Se for para parabenizar a Grimorio of Games em um aspecto de Sword of the Necromancer, esta é a história. A equipe consegue estabelecer um fantástico relacionamento entre dois personagens com diferentes visões de mundo, mostrando como elas crescem ao longo da jornada, expondo o peso na consciência de Tama ao ver que “falhou” em sua missão de proteger Koko, sabendo que o desejo de tê-la ao seu lado é mais do que um mero dever como protetora. Tudo contado ao longo de simples, mas eficazes cinemáticas.
Entretanto, o conceito que a Grimorio of Games usa como “arco de narrativa” e seu status de “roguelike” destoam já nos primeiros minutos de jogo. Sword of the Necromancer não usa um sistema no estilo Hades, onde você descobre pedacinhos de história mesmo ao falhar uma run. A história só avança ao derrotar um chefão, abrir uma área específica ou realizar uma ação obscura.

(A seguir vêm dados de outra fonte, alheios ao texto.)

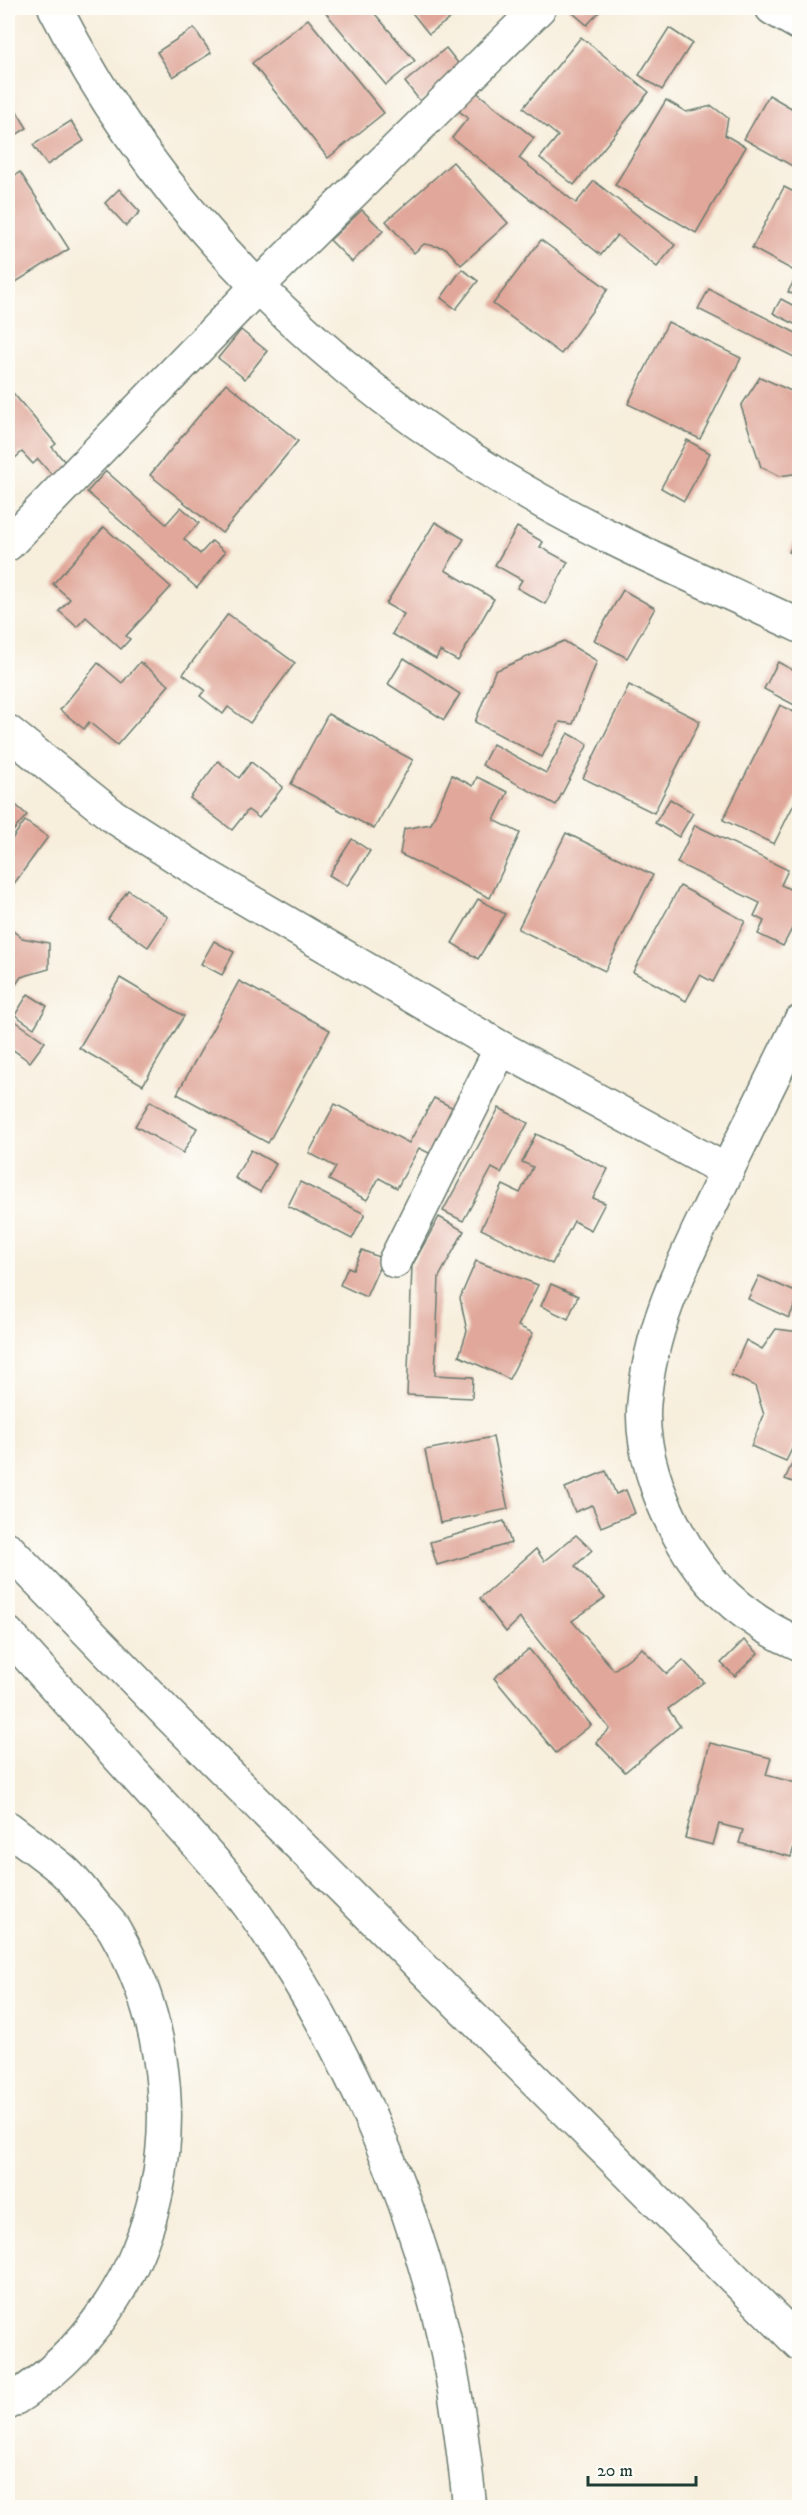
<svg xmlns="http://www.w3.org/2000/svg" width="807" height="2515" viewBox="0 0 807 2515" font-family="'IM FELL DW Pica',serif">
<rect width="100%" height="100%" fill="#fdfcf7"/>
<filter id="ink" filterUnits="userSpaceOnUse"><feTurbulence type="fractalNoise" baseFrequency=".0167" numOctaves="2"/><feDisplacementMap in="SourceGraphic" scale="12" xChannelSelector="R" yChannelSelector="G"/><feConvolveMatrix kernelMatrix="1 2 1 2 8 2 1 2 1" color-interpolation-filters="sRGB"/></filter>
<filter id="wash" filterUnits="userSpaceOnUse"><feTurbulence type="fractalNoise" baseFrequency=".008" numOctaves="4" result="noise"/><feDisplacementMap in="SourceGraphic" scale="24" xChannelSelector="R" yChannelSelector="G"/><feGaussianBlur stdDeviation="1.35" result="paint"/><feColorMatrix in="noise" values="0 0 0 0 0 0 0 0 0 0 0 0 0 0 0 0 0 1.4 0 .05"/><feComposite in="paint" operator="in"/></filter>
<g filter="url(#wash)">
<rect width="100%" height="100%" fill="#f7eedc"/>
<g id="blocks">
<g fill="#e0a79a">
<path d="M333 8H370L415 61 386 85 326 13Z"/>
<path d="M411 8H464L429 34 409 9Z"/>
<path d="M567 8H603L587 25Z"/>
<path d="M308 19 384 113 328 158 252 63Z"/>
<path d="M194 28 211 53 173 77 157 52Z"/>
<path d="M669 28 692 43 662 90 639 75Z"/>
<path d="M581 37 649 92 574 185 540 158 558 136 523 108Z"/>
<path d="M446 48 462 68 420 101 405 82Z"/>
<path d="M475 91 534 138 519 158 576 203 594 181 675 245 657 267 617 235 601 255 452 138 468 118 459 111Z"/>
<path d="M769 95 800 113V162L796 168 744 139Z"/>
<path d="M8 97 27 128 8 140Z"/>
<path d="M666 100 686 112 712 106 728 118 725 135 746 147 696 233 615 185Z"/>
<path d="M71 121 84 141 47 165 33 145Z"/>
<path d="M453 162 508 223 461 265 446 248 424 244 414 253 386 221Z"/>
<path d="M20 172 69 249 8 287V180Z"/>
<path d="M784 187 800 195V298L788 292 798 273 752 248Z"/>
<path d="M119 189 140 212 126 226 105 203Z"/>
<path d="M362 210 383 231 352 262 330 240Z"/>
<path d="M541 240 608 289 561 354 493 304Z"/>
<path d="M462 269 478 281 456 309 441 298Z"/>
<path d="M709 289 800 335V360L698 309Z"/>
<path d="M781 299 800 309V327L773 313Z"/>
<path d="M668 322 741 358 700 439 628 404Z"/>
<path d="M241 330 267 351 245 379 218 358Z"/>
<path d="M760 377 800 395V473L779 476 761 467 741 406Z"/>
<path d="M226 383 298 441 222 533 150 475Z"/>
<path d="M8 387 56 444 52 447 72 470 58 482 38 459 33 464 22 452 8 464Z"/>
<path d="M687 440 710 453 684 501 661 488Z"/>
<path d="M106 471 166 524 181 507 199 523 184 539 200 554 212 541 225 552 197 588 87 492Z"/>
<path d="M435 522 464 539 445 570 494 599 458 661 440 651 436 659 392 634 404 614 386 604Z"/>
<path d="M104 527 171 587 126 636 130 639 121 649 86 617 77 627 59 611 70 599 53 584Z"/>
<path d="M517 527 543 542 540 547 568 562 545 604 517 588 522 580 495 565Z"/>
<path d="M800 531V557L789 552Z"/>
<path d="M623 590 655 608 627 658 594 640Z"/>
<path d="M228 614 295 663 250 723 228 707 223 714 200 696 205 690 183 674Z"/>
<path d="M564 641 597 661 573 724 560 722 542 757 475 722 495 671Z"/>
<path d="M404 658 460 694 444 720 388 684Z"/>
<path d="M140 662 169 685 117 745 89 722 84 729 60 710 98 663 122 683Z"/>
<path d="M778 662 800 674V708L764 689Z"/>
<path d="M629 685 700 721 654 813 583 778Z"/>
<path d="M780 705 800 715V792L774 844 723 820Z"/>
<path d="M328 714 413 760 374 829 291 784Z"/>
<path d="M568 733 588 744 556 805 482 765 493 744 546 773Z"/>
<path d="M218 761 239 778 251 762 283 787 259 818 248 810 232 830 190 798Z"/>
<path d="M452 775 473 786 477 777 508 792 494 820 520 833 490 898 400 854 404 829 431 824Z"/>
<path d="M8 798 27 815 8 837Z"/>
<path d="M670 799 693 813 679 837 655 823Z"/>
<path d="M25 821 48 837 13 885 8 880V844Z"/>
<path d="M695 825 788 870 781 885 800 894V913L783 946 758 934 764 921 754 916 760 903 677 863Z"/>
<path d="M566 833 653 875 605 971 518 929Z"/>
<path d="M352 839 370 851 347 886 329 875Z"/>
<path d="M680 886 745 921 713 982 700 975 686 1001 633 972Z"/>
<path d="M128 890 168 917 148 947 108 919Z"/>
<path d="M478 899 505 914 478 959 452 943Z"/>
<path d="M8 927 22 938 49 943V969L21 977 8 996Z"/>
<path d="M214 941 234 952 222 975 201 964Z"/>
<path d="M120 978 184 1016 143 1085 79 1048Z"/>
<path d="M239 981 330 1030 268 1143 177 1094Z"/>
<path d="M28 994 47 1006 34 1028 15 1015Z"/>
<path d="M11 1018 45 1042 30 1062 8 1046V1023Z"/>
<path d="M434 1098 461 1112 437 1157 419 1148 397 1188 379 1178 367 1200 329 1180 336 1167 309 1153 335 1104 409 1143Z"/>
<path d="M150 1101 197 1128 183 1153 135 1126Z"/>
<path d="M499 1108 528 1123 501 1173 492 1168 463 1221 443 1211Z"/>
<path d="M536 1134 608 1169 593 1198 605 1203 591 1230 574 1221 552 1264 481 1229 503 1185 520 1193 533 1167 522 1162Z"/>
<path d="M251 1150 276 1164 260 1192 235 1178Z"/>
<path d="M300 1182 365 1214 352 1239 288 1206Z"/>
<path d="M439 1217 464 1231 439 1277 435 1375 473 1377 472 1398 407 1395 412 1266Z"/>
<path d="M362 1250 383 1259 366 1297 340 1285 348 1267 353 1269Z"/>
<path d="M476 1261 538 1285 518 1326 533 1333 509 1379 459 1356 467 1331 460 1298Z"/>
<path d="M759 1276 800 1294 789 1318 748 1299Z"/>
<path d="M551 1284 578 1296 568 1319 541 1306Z"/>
<path d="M776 1329 800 1332 797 1351 800 1352V1443L796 1441 786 1461 751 1446 764 1415 755 1386 731 1375 746 1340 762 1349Z"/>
<path d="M493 1437 508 1509 440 1523 425 1450Z"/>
<path d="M796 1455 800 1457V1485L785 1479Z"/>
<path d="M606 1471 616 1494 626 1490 635 1513 601 1527 592 1505 575 1512 565 1488Z"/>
<path d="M504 1521 511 1543 437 1565 430 1542Z"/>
<path d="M576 1535 592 1550 575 1566 605 1598 572 1621 614 1670 642 1648 667 1674 683 1660 704 1682 668 1709 680 1726 625 1772 596 1742 610 1729 520 1618 506 1632 480 1598 536 1549 544 1561Z"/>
<path d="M744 1640 758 1653 735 1676 721 1663Z"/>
<path d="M529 1649 591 1725 556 1753 494 1678Z"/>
<path d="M710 1743 771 1758 766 1775 800 1784V1826L791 1857 739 1843 743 1830 719 1824 713 1845 685 1838Z"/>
</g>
</g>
</g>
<g filter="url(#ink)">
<use href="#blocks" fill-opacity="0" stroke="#6b7b6f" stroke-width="1.5"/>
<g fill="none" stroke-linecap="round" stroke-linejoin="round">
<g stroke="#6b7b6f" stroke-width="36">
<g id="minor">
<path d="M55 8C158 211 326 376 522 490 611 542 707 582 800 626"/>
<path d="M772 8 800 24"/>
<path d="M8 544 257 287 539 8"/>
<path d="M8 732 113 816 205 875 501 1048 727 1171"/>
<path d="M800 1022C771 1081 742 1139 714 1198 682 1265 650 1327 644 1403 640 1447 659 1500 680 1537 707 1586 748 1622 800 1644"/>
<path d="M395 1261 501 1048"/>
</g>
</g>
<g stroke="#6b7b6f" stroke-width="36">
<g id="highway">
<path d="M8 1549 169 1715 800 2344"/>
<path d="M8 1634C57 1688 106 1742 154 1796 187 1833 222 1868 251 1908 345 2040 413 2193 447 2351 458 2403 464 2455 470 2508"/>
<path d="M8 1828C26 1842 47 1856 65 1872 76 1882 85 1895 95 1907 101 1914 110 1922 115 1931 207 2091 170 2304 8 2403"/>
</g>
</g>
<use href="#minor" stroke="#fff" stroke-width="33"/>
<use href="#highway" stroke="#fff" stroke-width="33"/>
</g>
</g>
<rect width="807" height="2515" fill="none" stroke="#fdfcf7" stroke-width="30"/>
<path d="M588 2476v9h108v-9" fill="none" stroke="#1f3d34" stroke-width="3"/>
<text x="597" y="2476" font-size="18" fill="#1f3d34" stroke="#fdfcf7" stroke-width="4.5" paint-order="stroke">20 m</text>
</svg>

A questão vai mais fundo, pois Sword of the Necromancer parece tratar outros roguelikes com uma certa prepotência, quase apontando para eles e dizendo “olha só, vocês não tem história e nós a colocamos em primeiro plano!”. A realidade é bem diferente, no entanto; eu diria que eles têm mais história do que muitos jogos por aí. Pegue Cogmind (2016, inserir Grid Sage Games como um exemplo): Ele pode ser um roguelike de nicho, mas o desenvolvedor Josh Ge foi esperto em te dar narrativas a conta gotas para compreender mais do mundo que você explora. Ele dá contexto as suas ações, ele cria facções e um mundo depressivo de se explorar, onde você sempre se sente acuado de dar um passo à frente e se deparar com mais dor e sofrimento.
Ora, nem preciso ir muito longe ou escolher algo de nicho. Children of Morta — um dos meus favoritos em questão de narrativa — usa um sistema similar ao de Hades e em termos de “impacto emocional” ganha de lavada de Sword of the Necromancer. Não importa se perdeu ou venceu, você sempre vai voltar para a sua “base de operações / casa” com um evento novo e descobrir mais da família Bergson que protagoniza a maior parte da trama.
Se eu removo a “história em primeiro lugar” e coloco dentro de um contexto puramente roguelike, Sword of the Necromancer deveria se encaixar em tudo o que eu busco no gênero: a ausência de um sistema de progressão, boa variedade de inimigos, fases difíceis e chefões desafiadores. Porém, examinar o jogo apenas sob esta lente o faz perder o seu propósito. Todo roguelike precisa de uma história, alguma motivação – por mais banal que seja. Calha que a de Sword of the Necromancer é “história em primeiro lugar”, e o tiro vai acabar saindo pela culatra de uma forma ou outra.
Eu fiquei pouco interessado em evoluir meu personagem, obter novos itens ou descobrir uma área secreta (que, aliás, nem se dê ao trabalho de procurar pois elas não existem). Eu queria mesmo é saber como a história de Koko e Tama continuava. Eu queria deitar nessas cenas maravilhosas ao invés de ter que lutar com mais inimigos.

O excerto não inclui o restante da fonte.